This summer, Colin Swords ’15 used his technology skills to help people find permanent homes in Brunswick. He worked for Brunswick Housing Authority, which helps procure affordable housing for Mainers.
Swords’s main project this summer was to create an intranet portal for BHA, so that all employees can easily access and share documents. He also worked on a mapping project using ArcGIS mapping software.
Swords became interested in this mapping project after attending a class on ArcGIS that was offered to summer fellowship participants. There, he talked with Bowdoin’s Environmental Studies Program Manager and GIS Analyst Eileen Johnson, who had started an ArcGIS project with students a few years ago to map the “most viable” lots in Brunswick for housing growth, Swords explained. Swords hopes that this mapping project will help the housing authority optimize its affordable developments’ locations in the future.
The benefits of affordable housing extend beyond helping families transition from renting to home ownership, Swords said, to improving people’s financial security and quality of life. He described one potential BHA client who had a long commute to Brunswick from his current residence. The man calculated that he puts an extra $5,000 a year toward travel expenses. Being able to afford housing in Brunswick would not only eliminate these fees, but, as Swords points out, “if he works so close to home, he’ll have the opportunity to work overtime, make more money, and it [won’t] take away time from his family.”
In addition to his intranet and mapping projects, Swords observed meetings with banks and potential buyers and made a slide advertisement for public access TV to attract potential home buyers.
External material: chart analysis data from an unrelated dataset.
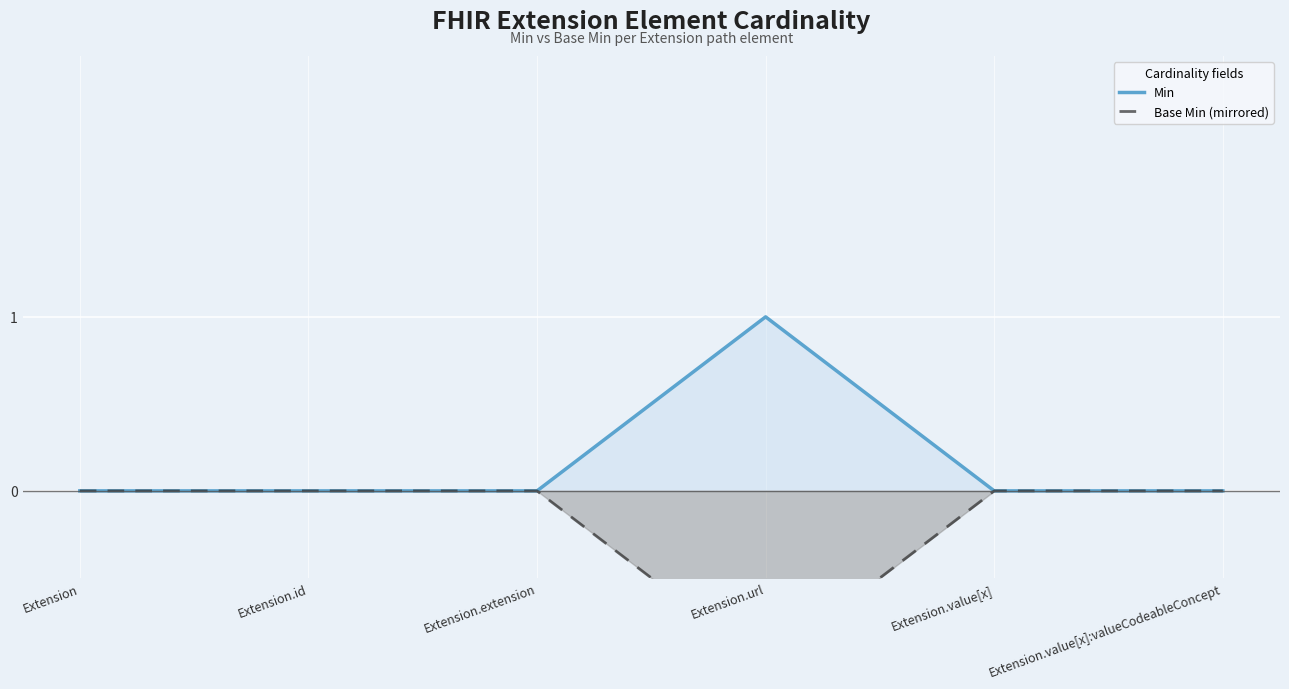

In Min, how many points are higher than both neighbors (excluding endpoints)?

1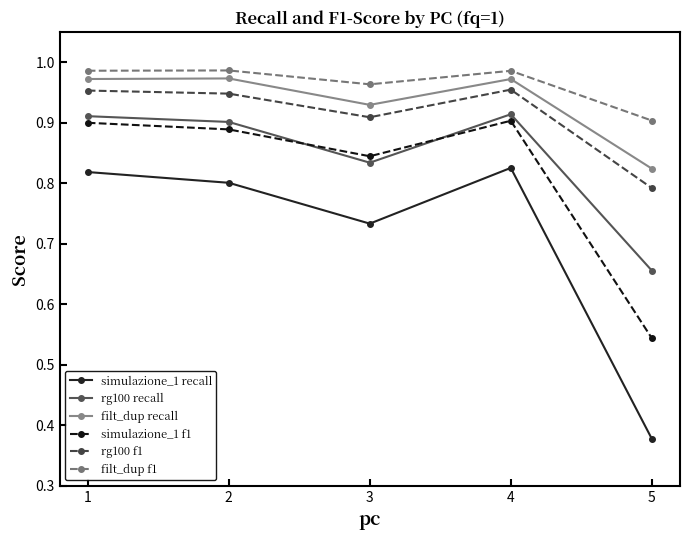

Is it true that rg100 recall equals 1.5 at 3?

False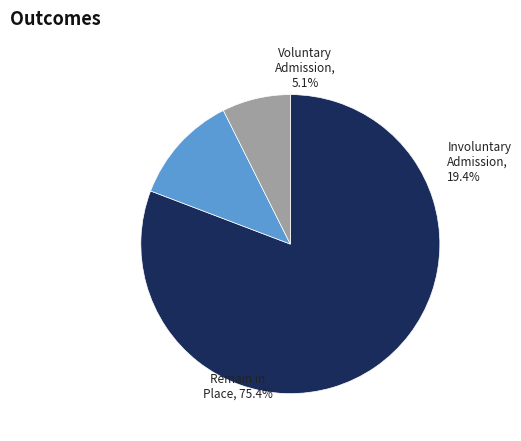

Is it true that Parsnip Salad is 1% of the pie?

False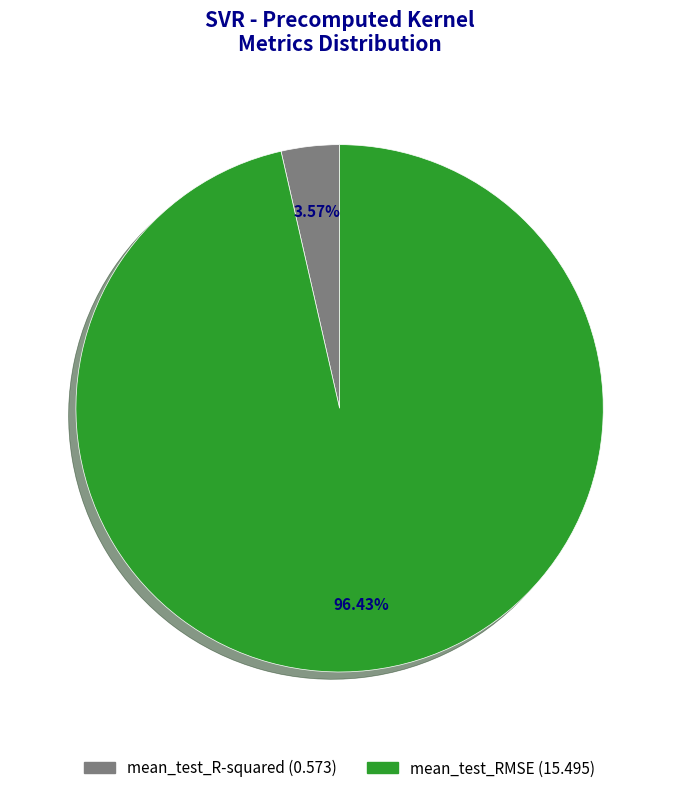

To the nearest percent, what is the combined percentage of mean_test_RMSE and mean_test_R-squared?

100%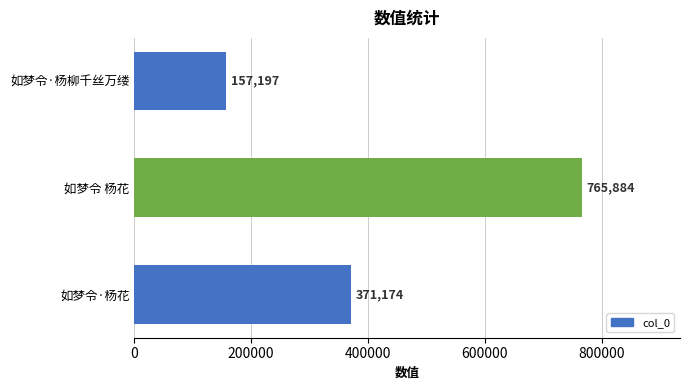

How many values are below 371174?

1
He also helped the housing authority switch from one financial reporting software to another.
Swords, a computer science and math double major, worked with social media marketing in a previous job he had with Bowdoin’s Interactive Media Group. He said he wants to augment BHA’s social media impact. “I’m hoping I can [give the housing authority] different ways to utilize their new Facebook page,” he said. “I think it could be a good [platform] for them to sell these homes.”
Swords’s internship is funded by one of Bowdoin’s Community Matters in Maine Fellowships. Though he remains unsure of his career path after college, Swords is grateful for the opportunity to “spend my summer seeing different ways that I can apply what I’m studying – not just to a job, but to a job that can make a difference.”